A wealth management adviser in Illinois said she would recommend some people nearing retirement look for a new place to live.
Economic forecasting is difficult, but people like JPMorgan Chase Chief Executive Jamie Diamond have warned a recession could be around the corner. Bankrate.com said four in ten people were not prepared for a future recession.
Chris Everett with Everett Wealth Solutions in Forest Park said she doesn’t think a recession is imminent.
“It just doesn’t seem like it’s right there yet, but when it comes maybe in the next year, two years, three years, I think it’s going to be really significantly ugly,” Everett said.
She said some of her clients have already looked outside of the state for a new place to live.
“Look at some of the property taxes that are out there,” Everett said. “I was looking at cost of living and especially as it relates to property taxes, places like Indiana, Kentucky, Tennessee, Arkansas, you know if you wanted to stay kind of in the midwest and not move too far away from your grandkids, those are states you might even consider.”
Illinois has lead the nation in outbound migration, even during the economic recovery since the Great Recession.

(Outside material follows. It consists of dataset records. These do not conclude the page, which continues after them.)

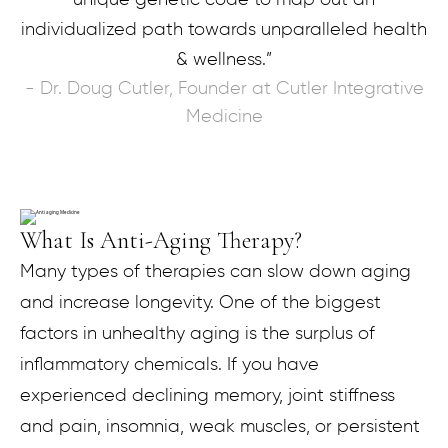
individualized path towards unparalleled health
& wellness.”
- Dr. Doug Cutler, Founder at Cutler Integrative
Medicine
What Is Anti-Aging Therapy?
Many types of therapies can slow down aging
and increase longevity. One of the biggest
factors in unhealthy aging is the surplus of
inflammatory chemicals. If you have
experienced declining memory, joint stiffness
and pain, insomnia, weak muscles, or persistent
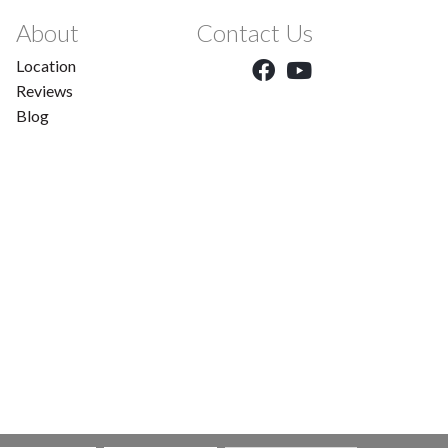
About
Contact Us
Location
Reviews
Blog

In Illinois, a recession could put already strained government budgets under added pressure, potentially leading to tax hikes. Everett recommended those planning to stay in Illinois for retirement look at ways to reduce costs.
“Maybe reduce some expenses so they can save more because that’s an honest thing to do,” Everett said. “Politicians only know one answer and that’s to increase taxes.”
Everett also suggested homeowners get information on a reverse line of credit. She said talking with a wealth manager could help people prepare.
Bankrate’s survey, released this week, found 44 percent of U.S. adults were actively spending less money, 33 percent were saving more for emergencies, 31 percent were paying down credit card debt, 15 percent were saving more for retirement and 10 percent were looking for a better or more stable job.